● **Challenge**
Transcribe every line of text in the listing below word for word, leaving out the pictures.

● **Dataset rows**
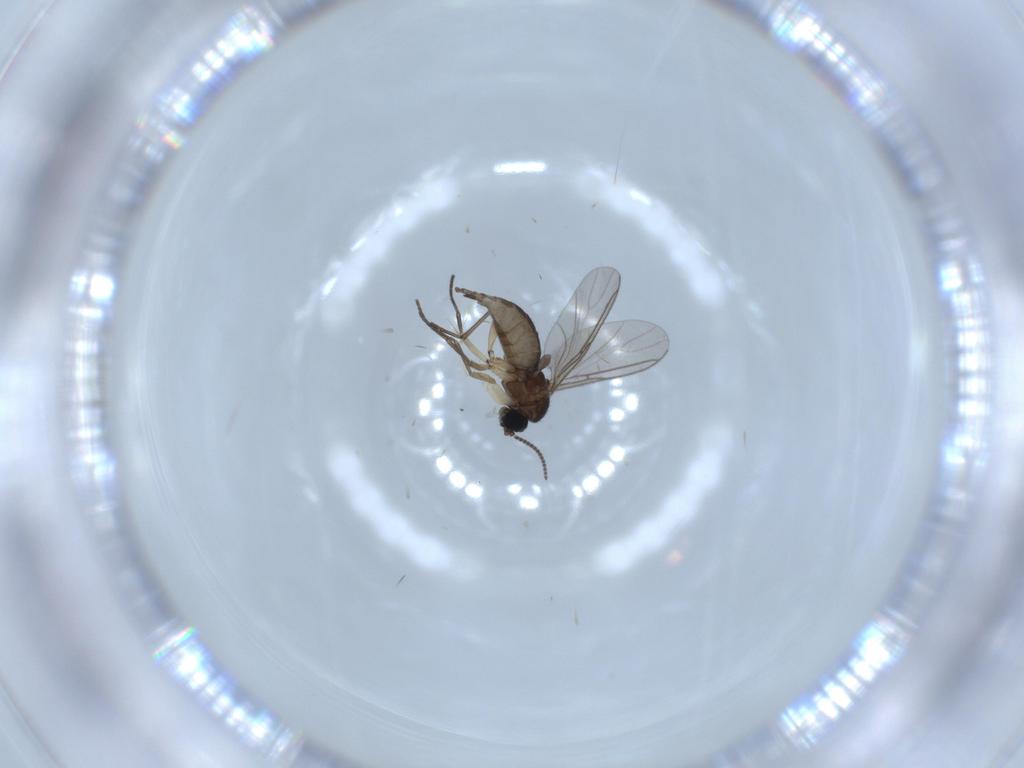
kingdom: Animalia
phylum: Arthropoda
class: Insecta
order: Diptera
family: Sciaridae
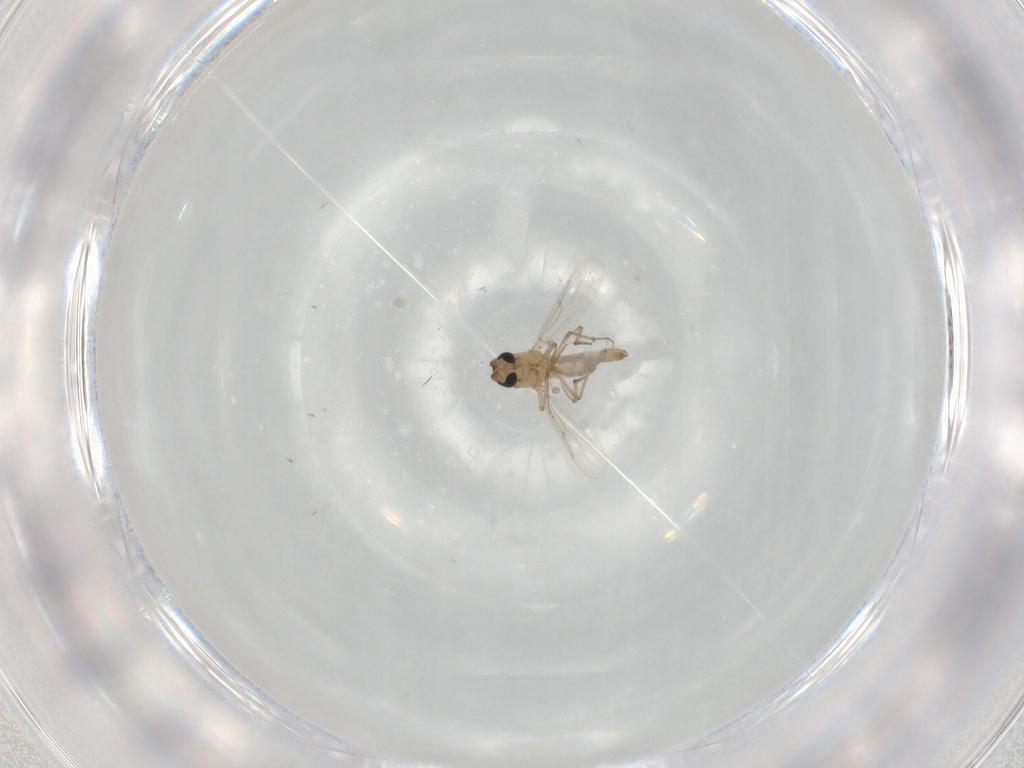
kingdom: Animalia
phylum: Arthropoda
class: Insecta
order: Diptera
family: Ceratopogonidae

● **Written solution**
kingdom: Animalia
phylum: Arthropoda
class: Insecta
order: Diptera
family: Sciaridae
kingdom: Animalia
phylum: Arthropoda
class: Insecta
order: Diptera
family: Ceratopogonidae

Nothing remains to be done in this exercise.